Opinion
36441.
DECIDED JANUARY 18, 1957. REHEARING DENIED FEBRUARY 5, 1957.
Tort; cattle killed by train. Before Judge Lilly. Thomas Superior Court. August 1, 1956.
Bennet Vann, W. W. Alexander, Thomas K. Vann; Alexander, Vann Lilly, for plaintiff in error.
E. P. McCollum, Jesse J. Gainey, Titus, Altman Johnson, Charles F. Johnson, contra.
1. The special demurrer to the petition is expressly abandoned by counsel.
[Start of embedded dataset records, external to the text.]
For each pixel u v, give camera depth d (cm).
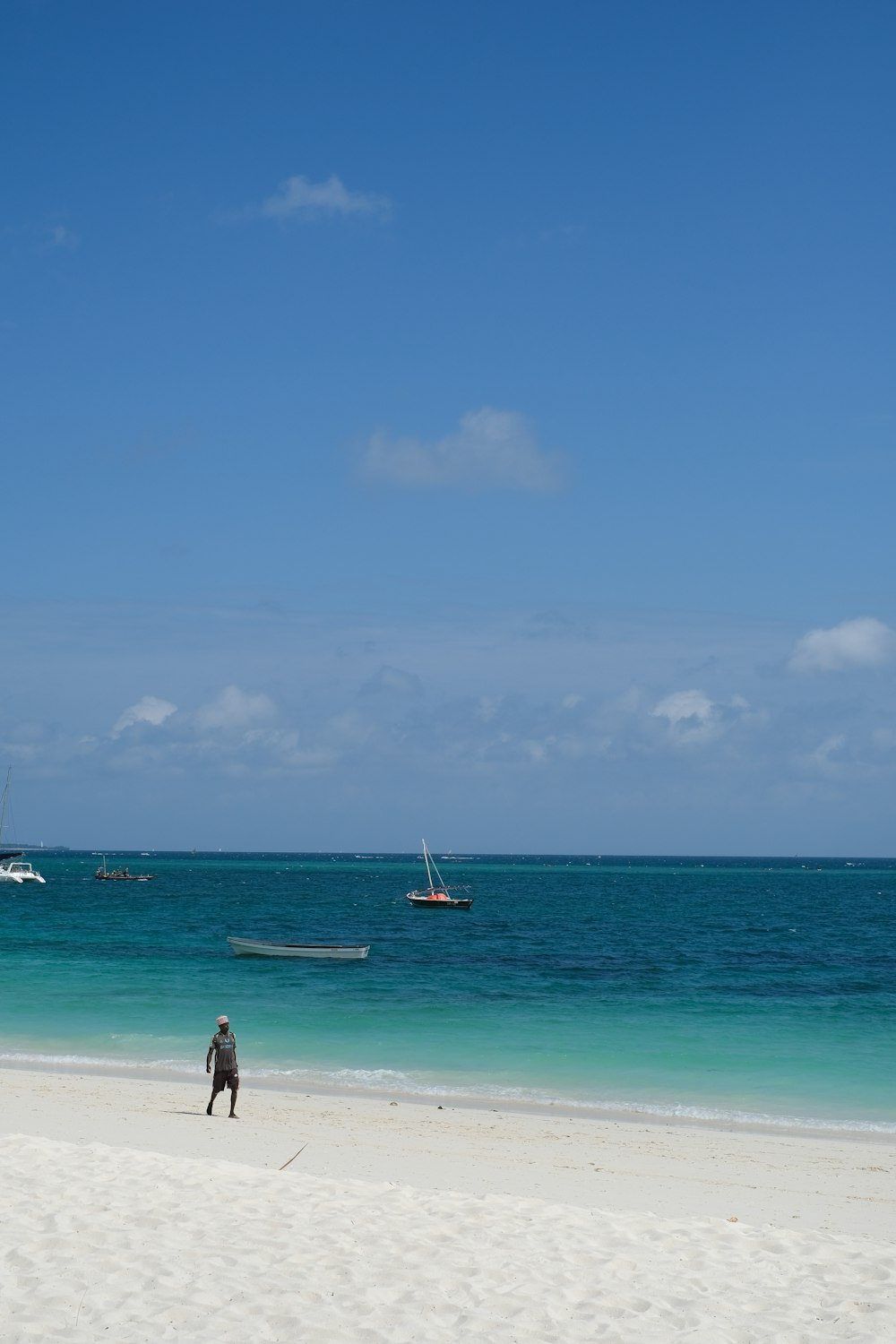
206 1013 3459
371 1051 2903
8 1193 1290
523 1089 2500
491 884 17300
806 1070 2717
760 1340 967
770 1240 1241
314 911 9275
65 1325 934
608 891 15062
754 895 13875
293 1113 2189
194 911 9175
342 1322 971
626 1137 2059
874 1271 1139
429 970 4728
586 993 4056
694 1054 2905
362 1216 1266
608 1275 1109
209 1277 1052
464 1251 1161
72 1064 2700
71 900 11306
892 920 8750
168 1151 1825
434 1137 2009
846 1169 1852
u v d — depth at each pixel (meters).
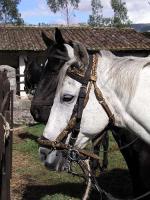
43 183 6.74
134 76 3.13
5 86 5.19
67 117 3.23
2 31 20.00
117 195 5.89
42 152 3.41
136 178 4.10
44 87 3.71
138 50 18.31
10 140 5.16
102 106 3.20
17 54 17.97
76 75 3.20
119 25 41.03
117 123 3.25
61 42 3.45
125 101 3.16
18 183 6.78
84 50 3.22
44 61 3.76
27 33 19.78
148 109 3.11
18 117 13.42
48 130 3.31
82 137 3.28
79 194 6.03
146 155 3.78
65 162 3.38
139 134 3.19
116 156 8.16
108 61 3.28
2. "Generally, the stock law, known as the no-fence law, does not change the degree of negligence [of a railroad] from ordinary negligence to wilful and wanton negligence. The fact that the damage alleged is in a locality where the stock law is in operation may be considered along with all the other facts and circumstances of the case where, as here, the acts of negligence alleged are acts of active negligence rather than statical negligence to be determined by the jury as to whether the railroad is liable."
3. Under the facts of this case and the court's charge as a whole, there was no error in the court's failure to charge: "The measure of damages for the killing of livestock is the fair market value of said livestock at the time of the killing," especially in the absence of a request so to charge.
4. "In the absence of a written request for the court to define to the jury the meaning of the words `ordinary and reasonable care and diligence', there was no error in the omission to do so."
5. Special ground 8 of the motion for a new trial is treated as abandoned.
6. The evidence authorized the verdict.
DECIDED JANUARY 18, 1957 — REHEARING DENIED FEBRUARY 5, 1957.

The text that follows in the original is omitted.